Required action A:
Reproduce the editing-services passage from "Okay so not" up to and including "I'll explain.", swapping "ocean" for "sea".
Required action B:
In the editing-services passage, list every phrase ending in the word "place" that describes the ocean.

Passage for review:
***

-Record Scratches-
Hi again.
That front page? That's me.
You're probably wondering how I got here...
Okay so not there [above]. That's not me. At least not usually. I live in a very landlocked state at the moment, though I get to a there whenever I possibly can. The ocean is my happy place, my safe place, my wish-I-could-always-be-there place. And that's how I want my work with clients to feel too.
I'll explain.
My favorite thing is to get into the puzzle of your brain, 1:1, to sort out the pieces together. That’s a huge part of my developmental editing, book coaching, and direct editing work—in fact, I no longer take on any kind of task based editing without at least one coaching call attached to it. But without letting folks know what that means, pulling someone who "just" wants "an edit" out into puzzle sorting mode can feel a lot like pulling them out into the ocean. And honestly, a lot of times when I go to the ocean I just want to sit my ass down and enjoy watching the tides.
Then again, no one gets to the ocean by accident—and if you're here, on this page, you probably have an idea of what you're getting into.
If you want to jump right in to invest in your project with me, it’s almost always a good idea to start with a discovery call. That’s 2 hours to focus on not only the problem you know how to name, but the roots of it that we need to tend in order to move you forward.

***

Collected material:
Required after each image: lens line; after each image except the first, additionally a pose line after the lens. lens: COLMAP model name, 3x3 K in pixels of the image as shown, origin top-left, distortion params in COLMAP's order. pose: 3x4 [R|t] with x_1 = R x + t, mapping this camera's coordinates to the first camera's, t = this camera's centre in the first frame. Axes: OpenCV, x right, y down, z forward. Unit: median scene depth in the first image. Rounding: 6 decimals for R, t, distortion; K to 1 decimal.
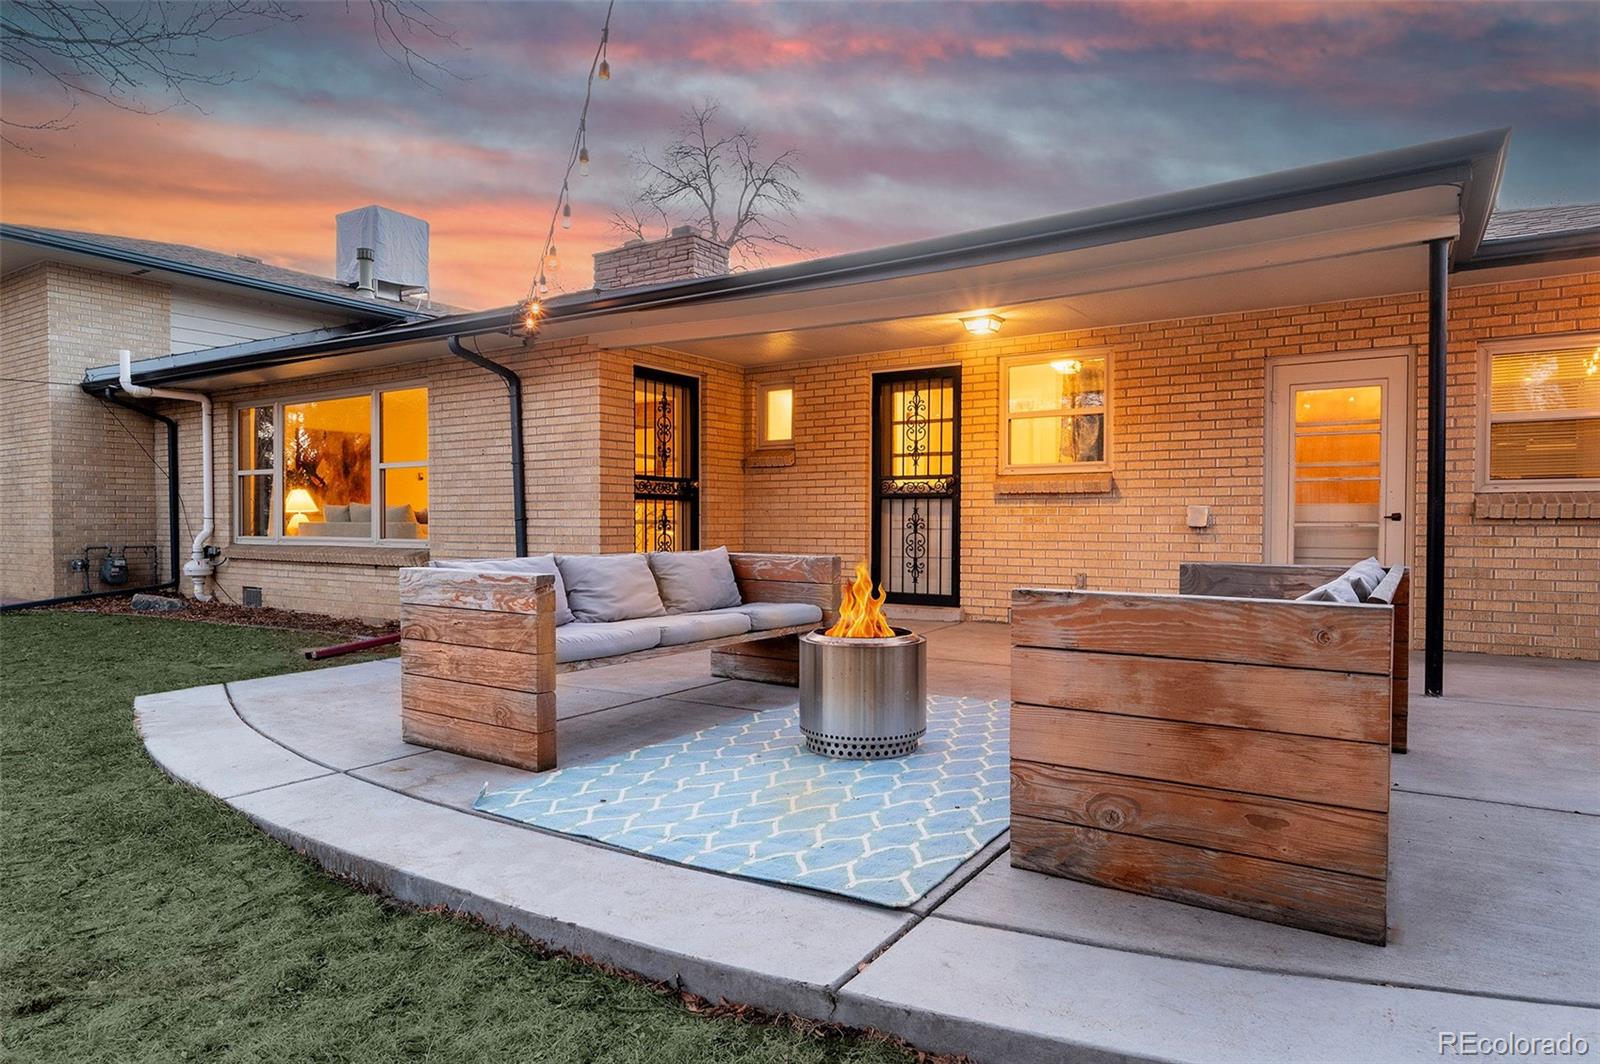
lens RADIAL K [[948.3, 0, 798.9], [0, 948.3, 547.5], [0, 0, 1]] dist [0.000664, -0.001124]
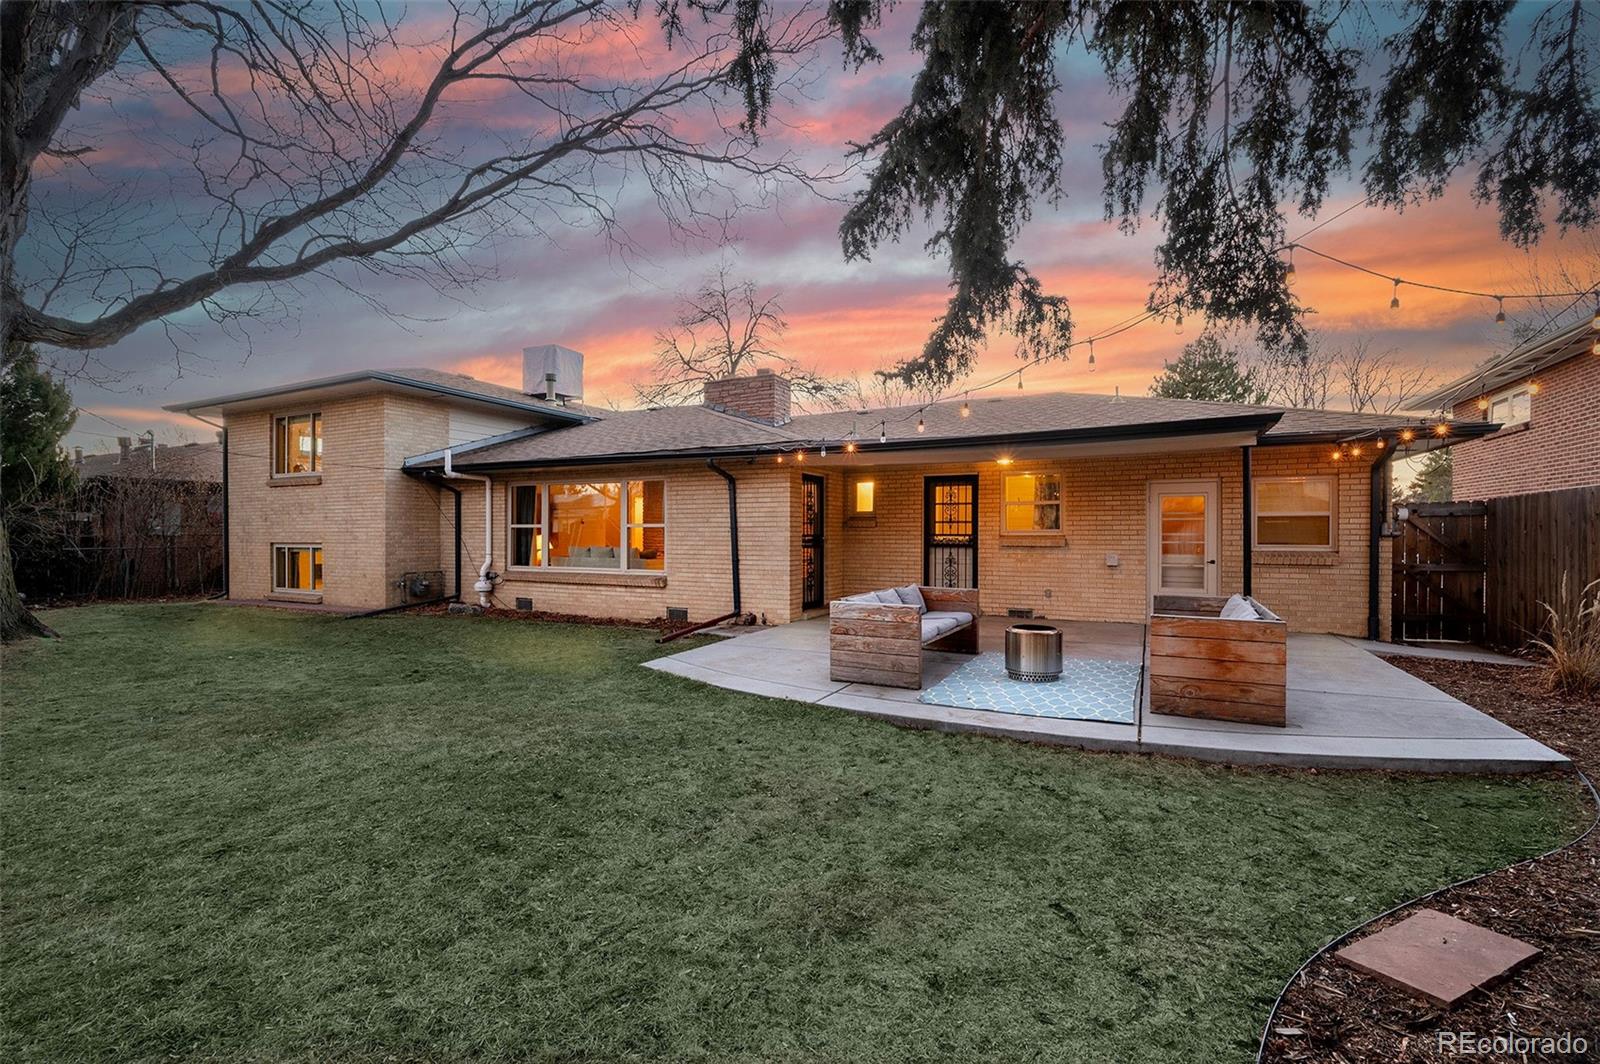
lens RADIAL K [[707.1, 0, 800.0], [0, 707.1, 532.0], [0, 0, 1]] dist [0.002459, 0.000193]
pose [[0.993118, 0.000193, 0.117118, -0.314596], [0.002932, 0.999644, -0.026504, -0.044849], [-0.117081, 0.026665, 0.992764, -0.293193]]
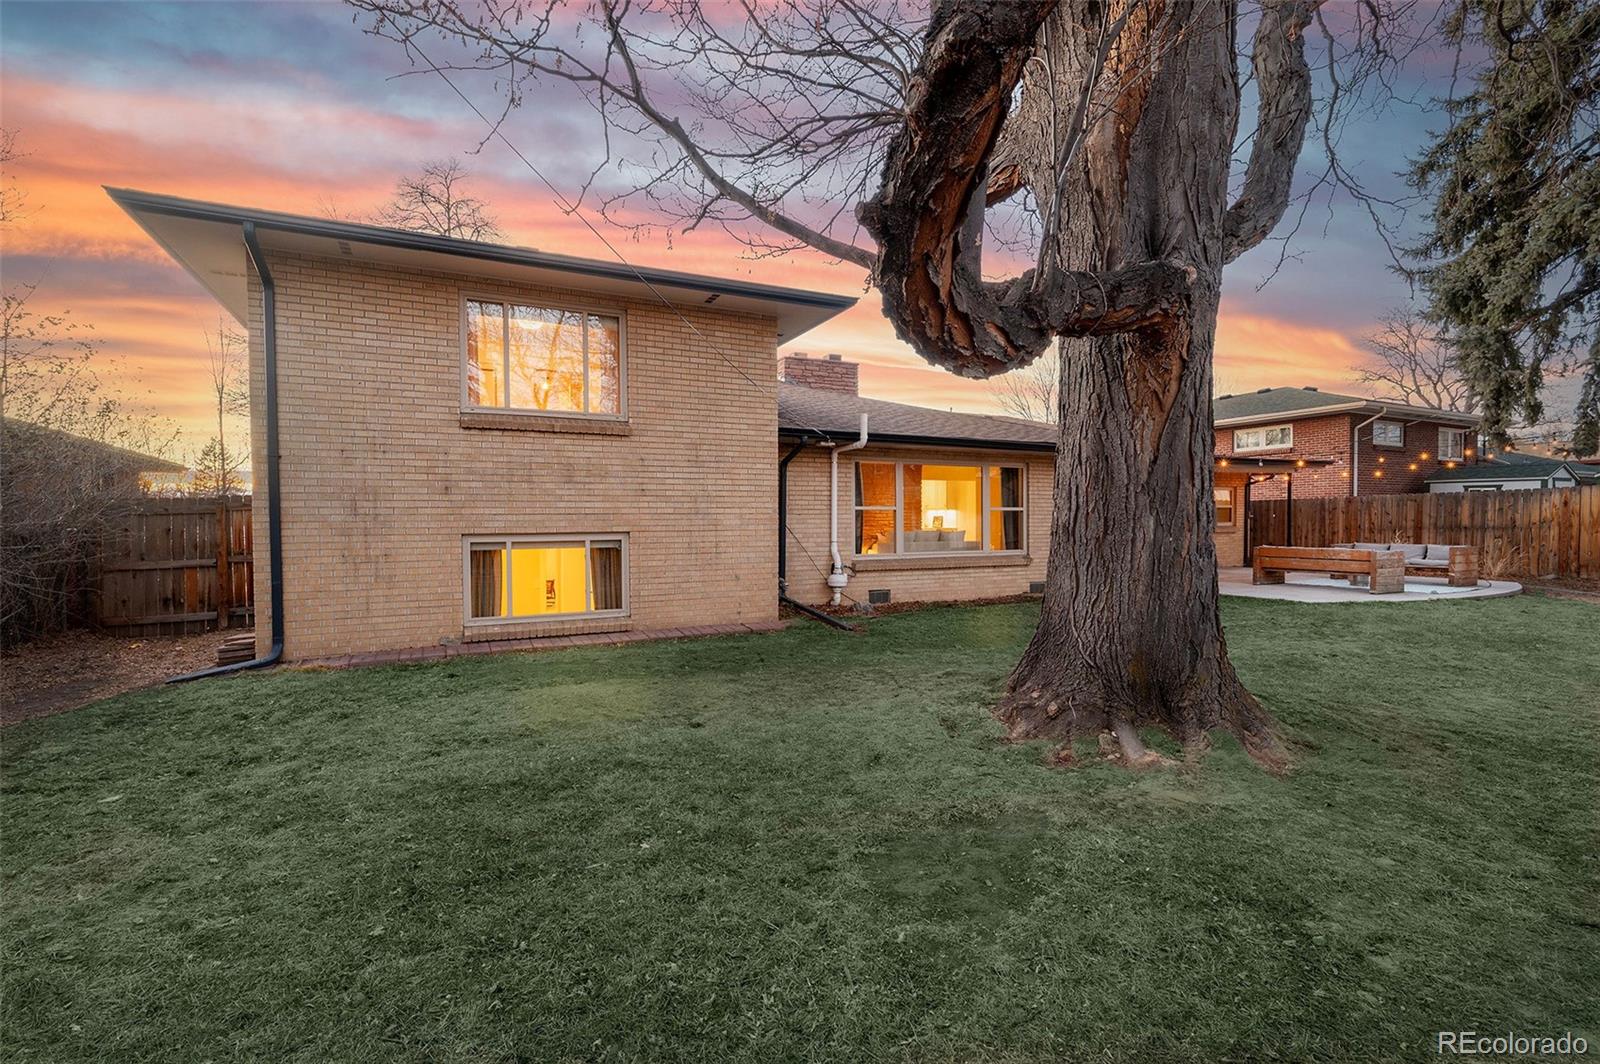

***

Answer area A:
Okay so not there [above]. That's not me. At least not usually. I live in a very landlocked state at the moment, though I get to a there whenever I possibly can. The sea is my happy place, my safe place, my wish-I-could-always-be-there place. And that's how I want my work with clients to feel too.
I'll explain.

Answer area B:
- happy place
- safe place
- wish-I-could-always-be-there place